[Dataset entries]
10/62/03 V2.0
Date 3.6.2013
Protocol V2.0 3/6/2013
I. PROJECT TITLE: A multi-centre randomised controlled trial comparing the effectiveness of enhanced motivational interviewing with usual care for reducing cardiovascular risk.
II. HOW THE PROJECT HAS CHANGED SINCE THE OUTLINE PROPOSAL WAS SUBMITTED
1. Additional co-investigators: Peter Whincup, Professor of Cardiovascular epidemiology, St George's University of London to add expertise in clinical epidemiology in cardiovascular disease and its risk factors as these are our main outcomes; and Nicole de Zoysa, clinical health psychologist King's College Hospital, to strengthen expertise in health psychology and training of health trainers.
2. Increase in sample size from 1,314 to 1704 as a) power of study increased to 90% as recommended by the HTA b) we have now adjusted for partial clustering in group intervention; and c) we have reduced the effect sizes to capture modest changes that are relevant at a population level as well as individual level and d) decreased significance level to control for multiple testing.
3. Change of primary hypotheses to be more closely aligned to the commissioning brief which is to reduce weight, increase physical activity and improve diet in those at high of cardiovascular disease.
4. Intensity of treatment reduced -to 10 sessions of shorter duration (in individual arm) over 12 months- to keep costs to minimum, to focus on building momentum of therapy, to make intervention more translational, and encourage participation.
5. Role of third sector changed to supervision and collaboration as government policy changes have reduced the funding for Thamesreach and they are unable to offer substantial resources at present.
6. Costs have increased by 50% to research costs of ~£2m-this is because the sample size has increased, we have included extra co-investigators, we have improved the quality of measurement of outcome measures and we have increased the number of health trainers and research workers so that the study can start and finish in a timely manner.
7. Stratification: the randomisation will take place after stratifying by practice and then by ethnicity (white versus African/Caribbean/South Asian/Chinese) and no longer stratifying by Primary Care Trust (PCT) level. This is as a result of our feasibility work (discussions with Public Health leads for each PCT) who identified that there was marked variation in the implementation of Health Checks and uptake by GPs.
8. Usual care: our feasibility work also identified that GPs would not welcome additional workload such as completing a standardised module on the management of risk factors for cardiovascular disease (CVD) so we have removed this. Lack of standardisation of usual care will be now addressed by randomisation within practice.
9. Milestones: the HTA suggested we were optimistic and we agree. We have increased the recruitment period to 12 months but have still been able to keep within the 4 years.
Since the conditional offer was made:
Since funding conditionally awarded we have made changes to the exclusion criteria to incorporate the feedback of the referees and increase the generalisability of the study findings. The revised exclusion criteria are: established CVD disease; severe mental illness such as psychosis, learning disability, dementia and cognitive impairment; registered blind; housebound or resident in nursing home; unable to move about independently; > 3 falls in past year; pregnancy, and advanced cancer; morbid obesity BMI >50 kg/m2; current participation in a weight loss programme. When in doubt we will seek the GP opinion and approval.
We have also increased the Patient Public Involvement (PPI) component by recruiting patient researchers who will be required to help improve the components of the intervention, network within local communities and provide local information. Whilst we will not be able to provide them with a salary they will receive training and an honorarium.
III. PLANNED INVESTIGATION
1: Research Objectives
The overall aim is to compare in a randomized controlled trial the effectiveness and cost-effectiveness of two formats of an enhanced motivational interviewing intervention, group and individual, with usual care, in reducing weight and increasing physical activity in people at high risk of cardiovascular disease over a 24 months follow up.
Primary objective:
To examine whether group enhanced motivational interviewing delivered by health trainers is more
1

==

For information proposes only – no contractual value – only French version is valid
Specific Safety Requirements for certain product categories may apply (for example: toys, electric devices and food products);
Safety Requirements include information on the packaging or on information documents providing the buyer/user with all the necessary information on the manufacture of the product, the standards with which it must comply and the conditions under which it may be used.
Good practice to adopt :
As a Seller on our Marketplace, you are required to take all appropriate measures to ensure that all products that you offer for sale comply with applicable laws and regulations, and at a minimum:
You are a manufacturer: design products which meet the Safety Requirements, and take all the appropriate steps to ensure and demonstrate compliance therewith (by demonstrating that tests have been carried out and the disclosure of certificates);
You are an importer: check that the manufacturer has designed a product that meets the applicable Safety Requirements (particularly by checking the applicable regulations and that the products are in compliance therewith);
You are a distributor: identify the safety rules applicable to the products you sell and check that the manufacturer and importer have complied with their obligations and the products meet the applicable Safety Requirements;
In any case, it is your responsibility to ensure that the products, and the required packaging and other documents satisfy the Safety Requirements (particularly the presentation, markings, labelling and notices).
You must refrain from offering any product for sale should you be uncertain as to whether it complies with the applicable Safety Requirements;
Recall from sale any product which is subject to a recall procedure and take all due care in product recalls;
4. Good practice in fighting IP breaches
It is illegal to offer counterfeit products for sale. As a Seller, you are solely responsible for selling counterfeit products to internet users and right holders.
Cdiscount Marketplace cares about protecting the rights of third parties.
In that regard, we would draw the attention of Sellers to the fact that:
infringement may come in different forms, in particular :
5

What the exercise asks :: When the line with "10/62/03 V2.0" is reached in the data above, start copying there, and copy each line exactly until the line with "I. PROJECT TITLE: A" has been copied; copy nothing else.

Solution for this task ::
10/62/03 V2.0
Date 3.6.2013
Protocol V2.0 3/6/2013
I. PROJECT TITLE: A multi-centre randomised controlled trial comparing the effectiveness of enhanced motivational interviewing with usual care for reducing cardiovascular risk.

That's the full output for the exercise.